One of the guiding values in mediation and collaborative law is transparency. It comes with the territory when one is trying to establish trust with two different parties. Sometimes an issue may arise that one party may wish not to discuss in front of the other. If they both agree, separate meetings may take place. These meetings are called caucuses.
Caucuses can be useful in a variety of situations, but care should be taken not to overuse them. For example, I have seen cases where the husband and wife stayed in separate rooms with the mediator shuttling back and forth between them, all day. Watching the mediator run back and forth reminded me of the “telephone game” I played growing up.

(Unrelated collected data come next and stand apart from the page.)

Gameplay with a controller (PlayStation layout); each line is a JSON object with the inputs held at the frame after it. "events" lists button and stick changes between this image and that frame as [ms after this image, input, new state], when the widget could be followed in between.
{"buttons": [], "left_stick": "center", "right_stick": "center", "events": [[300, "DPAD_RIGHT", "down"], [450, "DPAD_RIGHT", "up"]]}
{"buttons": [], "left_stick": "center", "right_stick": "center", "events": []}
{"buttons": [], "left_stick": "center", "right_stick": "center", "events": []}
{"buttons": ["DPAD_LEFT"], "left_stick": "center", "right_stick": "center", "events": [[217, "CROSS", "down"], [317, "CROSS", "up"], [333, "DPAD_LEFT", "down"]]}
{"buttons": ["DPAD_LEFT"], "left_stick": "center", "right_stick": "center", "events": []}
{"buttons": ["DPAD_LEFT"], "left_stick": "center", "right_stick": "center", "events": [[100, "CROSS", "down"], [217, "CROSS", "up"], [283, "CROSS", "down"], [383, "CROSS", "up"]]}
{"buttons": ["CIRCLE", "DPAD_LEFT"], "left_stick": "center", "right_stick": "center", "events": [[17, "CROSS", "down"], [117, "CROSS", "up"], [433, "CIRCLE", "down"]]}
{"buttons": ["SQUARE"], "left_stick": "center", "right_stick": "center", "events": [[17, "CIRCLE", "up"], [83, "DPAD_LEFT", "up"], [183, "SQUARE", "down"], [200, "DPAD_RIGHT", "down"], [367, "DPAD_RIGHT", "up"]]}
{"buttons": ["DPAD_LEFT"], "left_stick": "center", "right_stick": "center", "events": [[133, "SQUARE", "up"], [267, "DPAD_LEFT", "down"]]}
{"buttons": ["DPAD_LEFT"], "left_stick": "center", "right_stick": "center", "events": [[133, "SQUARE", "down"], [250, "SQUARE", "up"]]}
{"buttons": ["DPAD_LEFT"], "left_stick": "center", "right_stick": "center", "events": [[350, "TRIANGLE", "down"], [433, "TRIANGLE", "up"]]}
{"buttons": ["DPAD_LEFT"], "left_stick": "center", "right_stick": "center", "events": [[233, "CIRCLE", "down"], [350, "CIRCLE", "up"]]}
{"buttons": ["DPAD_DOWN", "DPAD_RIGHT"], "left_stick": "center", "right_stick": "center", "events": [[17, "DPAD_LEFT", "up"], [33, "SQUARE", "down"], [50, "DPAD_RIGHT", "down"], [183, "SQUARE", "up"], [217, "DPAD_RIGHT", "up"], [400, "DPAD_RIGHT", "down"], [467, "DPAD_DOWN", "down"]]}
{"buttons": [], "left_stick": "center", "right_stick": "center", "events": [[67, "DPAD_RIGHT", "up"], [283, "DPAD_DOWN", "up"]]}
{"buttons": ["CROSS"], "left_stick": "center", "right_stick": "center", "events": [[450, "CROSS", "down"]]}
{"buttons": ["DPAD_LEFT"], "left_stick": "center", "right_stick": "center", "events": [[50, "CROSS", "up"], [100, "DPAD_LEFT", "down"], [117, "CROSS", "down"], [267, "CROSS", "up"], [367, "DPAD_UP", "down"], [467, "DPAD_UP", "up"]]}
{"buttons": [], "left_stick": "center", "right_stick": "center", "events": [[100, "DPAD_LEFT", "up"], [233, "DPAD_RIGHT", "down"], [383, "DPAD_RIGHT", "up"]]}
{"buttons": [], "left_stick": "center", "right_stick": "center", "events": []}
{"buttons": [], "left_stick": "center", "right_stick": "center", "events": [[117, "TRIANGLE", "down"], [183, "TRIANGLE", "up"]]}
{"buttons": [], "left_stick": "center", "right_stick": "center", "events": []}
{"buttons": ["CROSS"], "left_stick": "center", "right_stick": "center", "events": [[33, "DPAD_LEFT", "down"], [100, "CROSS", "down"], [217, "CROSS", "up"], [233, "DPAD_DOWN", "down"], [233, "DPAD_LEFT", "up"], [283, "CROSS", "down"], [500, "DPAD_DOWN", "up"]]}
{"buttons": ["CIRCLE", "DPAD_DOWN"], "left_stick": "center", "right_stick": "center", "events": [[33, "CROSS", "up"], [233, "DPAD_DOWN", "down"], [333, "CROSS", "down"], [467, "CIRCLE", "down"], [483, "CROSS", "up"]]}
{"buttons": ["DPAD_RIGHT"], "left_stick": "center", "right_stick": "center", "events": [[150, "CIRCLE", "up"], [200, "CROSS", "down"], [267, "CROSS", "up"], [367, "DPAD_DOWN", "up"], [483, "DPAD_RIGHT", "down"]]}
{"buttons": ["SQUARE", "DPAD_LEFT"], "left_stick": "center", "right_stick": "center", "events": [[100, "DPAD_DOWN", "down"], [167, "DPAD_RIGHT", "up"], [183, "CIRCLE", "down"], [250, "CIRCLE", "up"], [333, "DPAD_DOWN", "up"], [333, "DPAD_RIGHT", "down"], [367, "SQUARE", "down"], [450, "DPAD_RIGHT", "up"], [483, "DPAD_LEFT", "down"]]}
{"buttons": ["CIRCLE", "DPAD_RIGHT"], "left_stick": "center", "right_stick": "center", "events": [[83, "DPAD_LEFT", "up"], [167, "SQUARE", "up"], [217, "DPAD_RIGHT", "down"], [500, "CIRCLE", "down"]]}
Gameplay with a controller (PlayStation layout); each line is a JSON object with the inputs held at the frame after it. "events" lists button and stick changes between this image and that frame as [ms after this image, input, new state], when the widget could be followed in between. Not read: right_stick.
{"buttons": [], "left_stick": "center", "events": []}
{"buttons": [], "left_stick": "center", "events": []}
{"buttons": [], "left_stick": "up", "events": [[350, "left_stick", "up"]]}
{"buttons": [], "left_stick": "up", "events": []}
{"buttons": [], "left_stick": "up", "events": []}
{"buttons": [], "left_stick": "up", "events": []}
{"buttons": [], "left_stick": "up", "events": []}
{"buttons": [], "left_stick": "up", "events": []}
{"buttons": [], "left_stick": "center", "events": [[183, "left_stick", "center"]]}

The telephone game is played by lining up a group of players. Someone tells the first player a phrase, and their job is to whisper it to the next person, and them to the next person, etc. By the time the last person repeats the phrase they heard, it is usually significantly changed from the original.
If a mediator is going back and forth with offers or proposals, there is a danger that they might leave something out, interpret something incorrectly, or relay the wrong message.
People who prefer to meet at the same table usually overcome the uncomfortable feelings from being in the same room as their spouse. Once the guidelines of the meeting are laid out for them, they know they’ll get to raise their concerns and hear what the other party is saying — within the framework of alternative dispute resolution. If done properly, they can even understand where the other person is coming from.